Jim Clyburn, the highest-ranking black member of Congress, defended Joe Biden on Wednesday after the Democratic presidential candidate cited his working relationships with segregationist senators as an example of his ability to “bring people together.”
A South Carolina Democrat who serves as the U.S. House Majority Whip, Clyburn said that from his experience coming up in politics as a black man in the Jim Crow South, his only option was to work with white politicians and civic leaders who controlled the system and largely opposed civil rights.
“If I had only worked with people who opposed segregation, I never would have worked with people who were not my color,” Clyburn said, who is 78 and was first elected to Congress at the age of 52.
Clyburn — who first told Politico Wednesday that he worked with the late-U.S. Sen. Strom Thurmond, R-S.C., “all my life,” despite Thurmond’s notoriously pro-segregationist platform — later told McClatchy that he has been lucky enough to see some lawmakers evolve in their thinking.
“I said at Fritz Hollings’ funeral, ‘Thank God a man can grow,’ ” Clyburn recalled of the South Carolina’s other long-serving U.S. senator, a Democrat who died earlier this year. “(Hollings) ran for office in 1947 or ‘48 as a segregationist. He left office as a progressive. Thank God a man can grow.”
This is the second time in recent weeks Clyburn has tried to tamp down criticisms of Biden. The first time was in regards to the former vice president’s work on the controversial 1994 crime bill, which Clyburn also supported.
Those comments prompted Bakari Sellers — a former S.C. state representative and CNN commentator who is backing U..S. Sen. Kamala Harris, D-Calif., for president and has expressed interest in running for Clyburn’s congressional seat one day — to accuse Clyburn of “tacitly endorsing” Biden despite his pledge to stay neutral in the South Carolina primary.
Asked Wednesday whether he had any response to Sellers’ accusations, Clyburn chuckled: “None whatsoever.”
Biden delivered his latest remarks at a fundraiser in New York on Tuesday night, boasting that if he could find common ground with late-Sen. James Eastland, D-Miss., and late-Sen. Herman Talmadge, D-Ga., he could find it with anyone.
“He never called me ‘boy,’ ” Biden, a former U.S. senator from Delaware, said of Eastland. “He only called me ‘son.’ ”
Biden’s comments drew backlash from some of his 2020 challengers.
“You don’t joke about calling black men ‘boys,’ ” said U.S. Sen.
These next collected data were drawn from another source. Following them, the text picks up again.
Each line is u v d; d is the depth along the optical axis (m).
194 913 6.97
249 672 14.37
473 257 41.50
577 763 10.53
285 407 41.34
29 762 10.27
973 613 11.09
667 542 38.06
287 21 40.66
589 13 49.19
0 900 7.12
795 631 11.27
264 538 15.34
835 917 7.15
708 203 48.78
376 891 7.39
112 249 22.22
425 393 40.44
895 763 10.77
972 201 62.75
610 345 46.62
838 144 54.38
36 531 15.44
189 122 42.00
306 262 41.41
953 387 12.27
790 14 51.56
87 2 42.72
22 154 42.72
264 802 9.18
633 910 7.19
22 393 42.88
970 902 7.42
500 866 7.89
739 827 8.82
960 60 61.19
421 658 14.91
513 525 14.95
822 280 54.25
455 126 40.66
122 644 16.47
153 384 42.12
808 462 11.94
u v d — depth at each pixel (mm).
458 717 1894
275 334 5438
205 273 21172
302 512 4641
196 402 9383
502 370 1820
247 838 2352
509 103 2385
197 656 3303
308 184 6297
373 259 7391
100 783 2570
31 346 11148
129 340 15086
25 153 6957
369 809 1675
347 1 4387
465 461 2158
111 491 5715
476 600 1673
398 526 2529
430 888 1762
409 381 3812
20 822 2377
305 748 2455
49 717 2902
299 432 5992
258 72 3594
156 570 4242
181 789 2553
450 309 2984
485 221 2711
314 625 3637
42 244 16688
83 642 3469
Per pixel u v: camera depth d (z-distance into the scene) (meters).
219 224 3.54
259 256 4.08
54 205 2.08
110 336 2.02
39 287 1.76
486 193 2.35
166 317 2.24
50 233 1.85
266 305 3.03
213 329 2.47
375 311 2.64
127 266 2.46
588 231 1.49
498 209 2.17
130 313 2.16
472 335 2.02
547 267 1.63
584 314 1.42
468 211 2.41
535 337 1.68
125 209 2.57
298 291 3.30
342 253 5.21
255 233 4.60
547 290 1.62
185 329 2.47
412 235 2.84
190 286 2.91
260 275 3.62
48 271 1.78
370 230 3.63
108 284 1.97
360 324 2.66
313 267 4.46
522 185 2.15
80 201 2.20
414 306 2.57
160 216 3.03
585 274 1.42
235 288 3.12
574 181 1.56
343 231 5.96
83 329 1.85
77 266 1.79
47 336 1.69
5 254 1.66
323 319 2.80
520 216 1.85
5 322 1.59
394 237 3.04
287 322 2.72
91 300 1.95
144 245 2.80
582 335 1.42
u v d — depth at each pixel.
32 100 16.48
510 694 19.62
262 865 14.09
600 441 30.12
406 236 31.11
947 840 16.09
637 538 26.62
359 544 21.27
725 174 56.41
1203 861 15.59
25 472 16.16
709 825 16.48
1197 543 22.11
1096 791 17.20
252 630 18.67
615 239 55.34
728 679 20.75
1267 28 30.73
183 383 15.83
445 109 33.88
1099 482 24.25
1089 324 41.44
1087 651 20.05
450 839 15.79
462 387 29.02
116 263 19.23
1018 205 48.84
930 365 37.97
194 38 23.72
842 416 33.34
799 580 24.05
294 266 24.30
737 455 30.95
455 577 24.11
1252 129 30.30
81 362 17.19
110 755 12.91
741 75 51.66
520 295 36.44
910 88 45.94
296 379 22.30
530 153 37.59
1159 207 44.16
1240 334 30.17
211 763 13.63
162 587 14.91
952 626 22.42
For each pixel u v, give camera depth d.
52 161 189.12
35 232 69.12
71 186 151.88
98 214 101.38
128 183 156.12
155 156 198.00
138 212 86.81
Cory Booker, D-N.J., who is black, in a statement. “Vice President Biden’s relationships with proud segregationists are not the model for how we make America a safer and more inclusive place for black people, and for everyone.”
New York City Mayor Bill de Blasio, who is married to an African American women with whom he has two children, tweeted, “It’s 2019 (and Biden) is longing for the good old days of ‘civility’ typified by James Eastland. Eastland thought my multiracial family should be illegal.”